Search code examples
pythonnumpyscipysparse-matrixscientific-computing

What is the right SciPy sparse matrix format for incremental summation


In my code I am currently iterating and creating three lists:

data, row, col

There is a high repetition of (row, col) pairs, and in my final sparse matrix M I would like the value of M[row, col] to be the sum of all the corresponding elements in data. From reading the documentation, the coo_matrix format seems perfect and for small examples it works just fine.

The problem I am having is that when I scale up my problem size, it looks like the intermediate lists data, row, col are using up all of my (8gb) of memory and the swap space and my script gets automatically killed.

So my question is:

Is there an appropriate format or an efficient way of incrementally building my summed matrix so I don't have to store the full intermediate lists / numpy arrays?

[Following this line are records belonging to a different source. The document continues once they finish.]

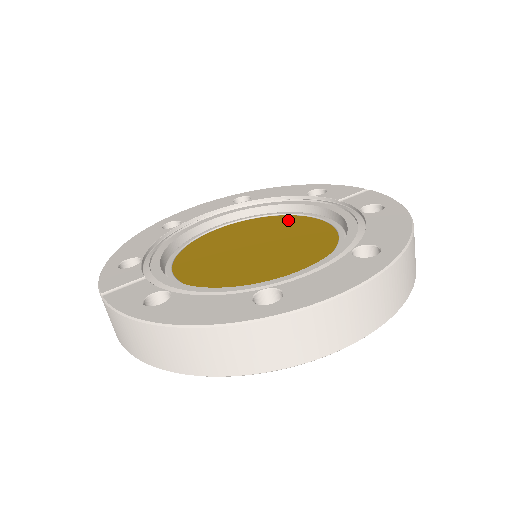
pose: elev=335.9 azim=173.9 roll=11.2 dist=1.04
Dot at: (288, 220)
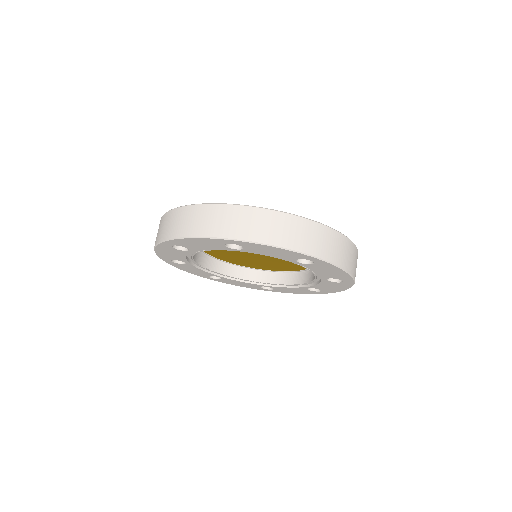
Dot at: occluded
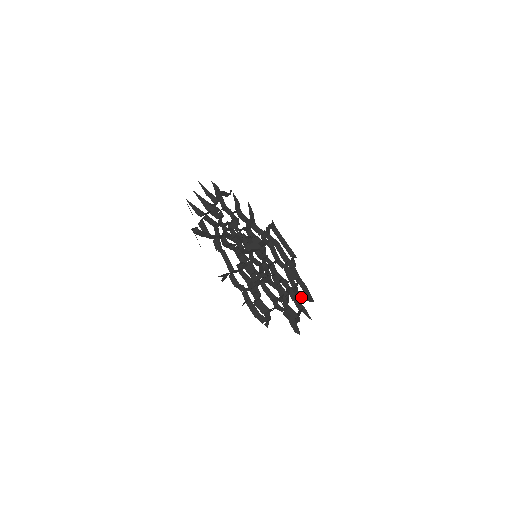
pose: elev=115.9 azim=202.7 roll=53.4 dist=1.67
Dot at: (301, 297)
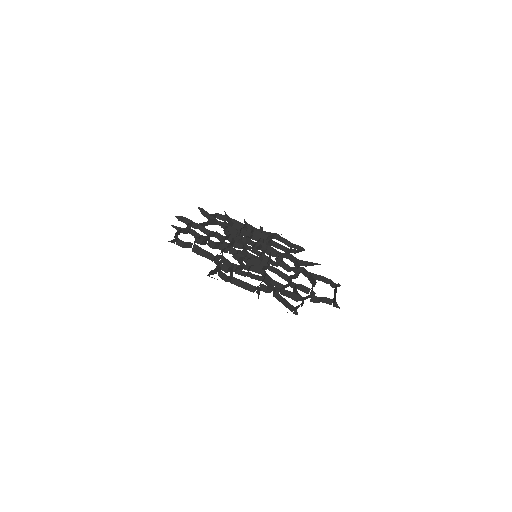
Dot at: (278, 298)
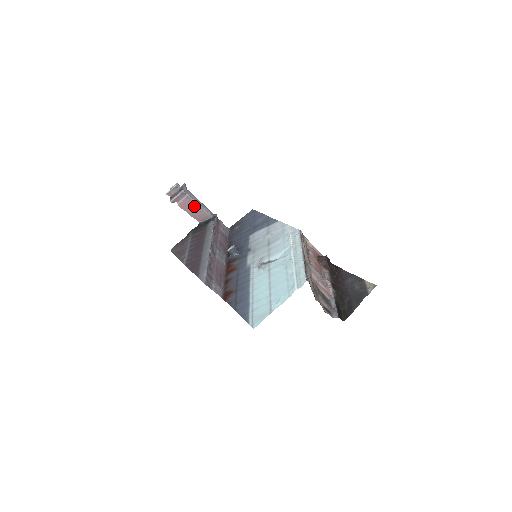
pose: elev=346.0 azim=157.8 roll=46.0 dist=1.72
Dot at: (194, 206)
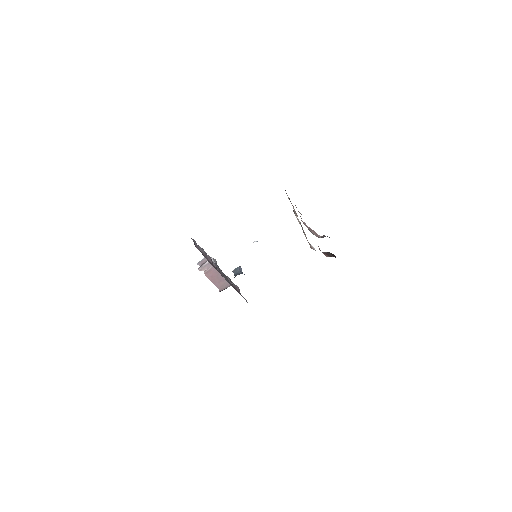
Dot at: (219, 274)
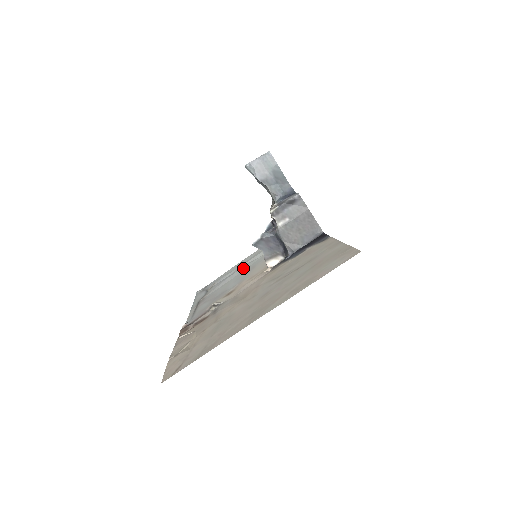
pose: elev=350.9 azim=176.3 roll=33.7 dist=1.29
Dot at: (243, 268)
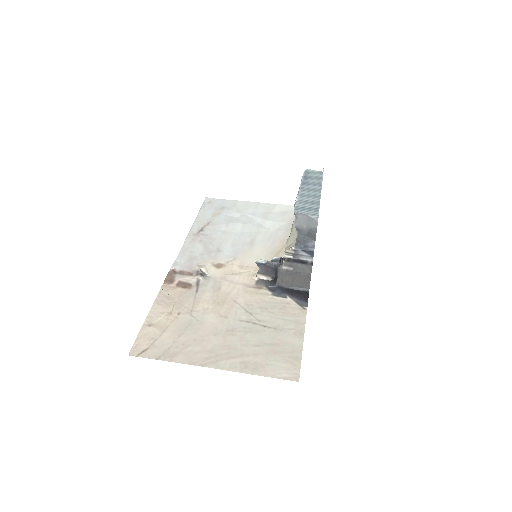
Dot at: (248, 227)
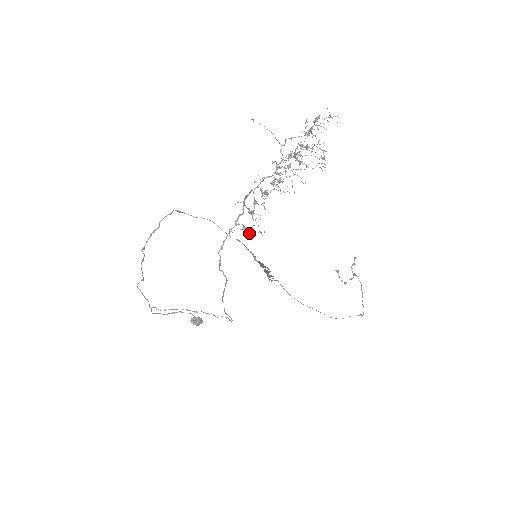
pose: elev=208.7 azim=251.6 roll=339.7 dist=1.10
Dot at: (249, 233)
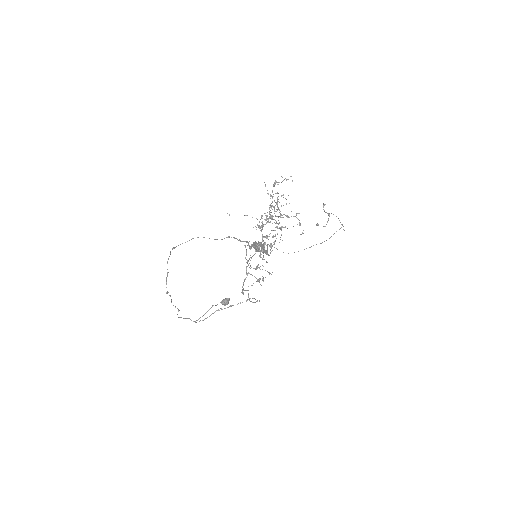
Dot at: occluded
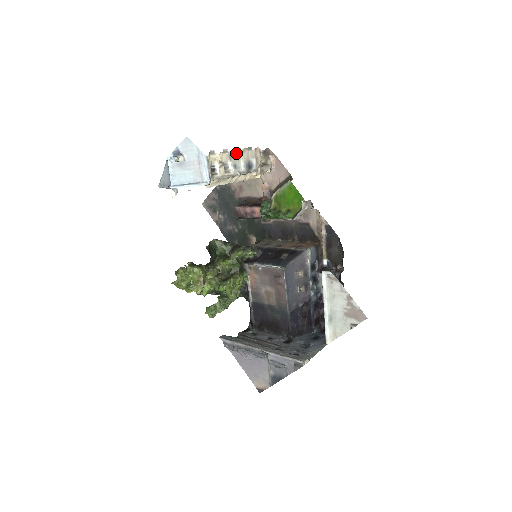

My program loops over a grid, creating local_data, local_row, local_col lists at each point, the elements of which are then appended to data, row, col, so being able to update the sparse matrix with lists as per the sparse matrix constructors would be the ideal case.


Solution

  • There are two things that may be killing you: the duplicates or the overhead of a list over an array. In either case, probably the right thing to do is to grow your list only so big before dumping it into a coo_matrix and adding it to your total. I took a couple of timings:

    rows = list(np.random.randint(100, size=(10000,)))
    cols = list(np.random.randint(100, size=(10000,)))
    values = list(np.random.rand(10000))
    
    %timeit sps.coo_matrix((values, (rows, cols)))
    100 loops, best of 3: 4.03 ms per loop
    
    %timeit (sps.coo_matrix((values[:5000], (rows[:5000], cols[:5000]))) +
             sps.coo_matrix((values[5000:], (rows[5000:], cols[5000:]))))
    100 loops, best of 3: 5.24 ms per loop
    
    %timeit sps.coo_matrix((values[:5000], (rows[:5000], cols[:5000])))
    100 loops, best of 3: 2.16 ms per loop
    

    So there is about a 25% overhead in splitting the lists in two, converting each to a coo_matrix and then adding them together. And it doesn't seem to be as bad if you do more splits:

    %timeit (sps.coo_matrix((values[:2500], (rows[:2500], cols[:2500]))) +   
             sps.coo_matrix((values[2500:5000], (rows[2500:5000], cols[2500:5000]))) +  
             sps.coo_matrix((values[5000:7500], (rows[5000:7500], cols[5000:7500]))) + 
             sps.coo_matrix((values[7500:], (rows[7500:], cols[7500:]))))
    100 loops, best of 3: 5.76 ms per loop